Much of the interior of the park has ridge-and-furrow and
the documented incorporation of part of the fields of Grafton and Alderton within its bounds is proved by the fact
that the northern boundary runs obliquely across earlier
ridge-and-furrow (SP 742459 and 744461). (RAF VAP CPE/
UK/1926, 3242–3, 5241–3)
(9) Cultivation Remains.
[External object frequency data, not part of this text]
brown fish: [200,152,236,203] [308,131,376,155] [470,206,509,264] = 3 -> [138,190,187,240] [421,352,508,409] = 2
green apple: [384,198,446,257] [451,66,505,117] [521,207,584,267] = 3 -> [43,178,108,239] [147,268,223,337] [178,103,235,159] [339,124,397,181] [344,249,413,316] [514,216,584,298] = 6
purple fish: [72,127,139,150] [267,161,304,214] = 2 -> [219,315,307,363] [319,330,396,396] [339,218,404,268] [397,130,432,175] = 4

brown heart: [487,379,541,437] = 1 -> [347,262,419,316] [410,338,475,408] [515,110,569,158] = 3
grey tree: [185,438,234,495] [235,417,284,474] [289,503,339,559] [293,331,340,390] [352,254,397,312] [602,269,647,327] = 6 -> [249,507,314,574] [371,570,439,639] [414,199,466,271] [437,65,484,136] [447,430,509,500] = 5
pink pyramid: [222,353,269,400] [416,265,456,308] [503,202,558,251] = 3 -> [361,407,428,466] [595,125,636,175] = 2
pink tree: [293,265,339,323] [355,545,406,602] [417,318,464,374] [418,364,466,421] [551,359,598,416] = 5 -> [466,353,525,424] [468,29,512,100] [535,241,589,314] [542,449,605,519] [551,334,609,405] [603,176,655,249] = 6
The common fields of Grafton Regis were finally enclosed by an Act of Parliament of
1727. However, by that time much of the parish was
already enclosed and indeed Bridges writing in about 1720
(Hist. of Northants., I (1791), 298) described it as an 'inclosed lordship famous for its meadow-grounds and pastures'. A map of Grafton of 1720 (NRO) shows that only
that part of the parish E. of the Northampton-Old Stratford road, together with a small area of land along the S.
boundary, remained as open field at that time. The rest of
the parish is shown as divided into old enclosures. The
date of these is not known though 76 acres of former open
field was incorporated into the deer park (8) when it was
enlarged in 1532.
Ridge-and-furrow of these fields exists on the ground
or can be traced on air photographs over parts of the
parish, though the pattern is very incomplete owing to
modern destruction. It is arranged mainly in end-on and
interlocked furlongs, many of reversed-S form. Considerable areas are still preserved on the low-lying ground in
the E. of the parish alongside the R. Tove. A notable
feature, now destroyed, was the ridge-and-furrow overlying parts of the monastic and manorial site (4). This
ridge-and-furrow, headlands and a hollow-way, all of
which bore no relationship to the earlier occupation that
lasted until the late 15th century, is an indication of changing land use in the post-medieval period.
The common fields of Alderton were enclosed by an
Act of Parliament of 1819 (NRO, Enclosure Map). At that
time the deer park (8) and other old enclosures to the N.
occupied the S.W. of the parish, but the rest was divided
into three large fields, Plumpton Field to the W. and S.W.
of the village, Twyford Field to the N. and Burch Field to
the E. On an earlier map of 1726 (NRO) the same area of
open fields is depicted and though no field names are given
all the furlongs are shown and named.
Very little ridge-and-furrow is visible in the former Alderton parish either on the ground or on air photographs.
What can be traced appears to be arranged in end-on and
interlocked furlongs of normal form and agrees with the
furlongs shown on the 1726 map. One small area of
ridge-and-furrow in the N.W. of the parish (SP 738478)
was known as Windmill Leys in 1726. The best surviving
ridge-and-furrow lies immediately N. of the village, along
the edge of an abandoned street or hollow-way (SP 739471;
partly on Fig. 59). Ridge-and-furrow can also be traced S.
of the village in the area already within old enclosures in
1726 as well as within the deer park (8). At the latter site,
the park boundary cuts obliquely across the ridge-and-furrow; this supports the documentary record of the enlargement of the park in 1532. (RAF VAP CPE/UK/1926, 1241–
4, 3241–6, 5243–5)
(10) Mounds (?) (centred SP 751463), immediately S.W.
of the village, on limestone at 98 m. above OD. There are
said to have been at least four 'tumuli of oblong shape',
but no trace exists on the ground or on air photographs
(Wetton, Guide to Northampton, (1849), 184; Archaeologia,
35 (1853), map Pl. 16). This may be an incorrect reference
to the monastic and manorial site (4) which, before destruction, consisted of an uneven area of earthworks.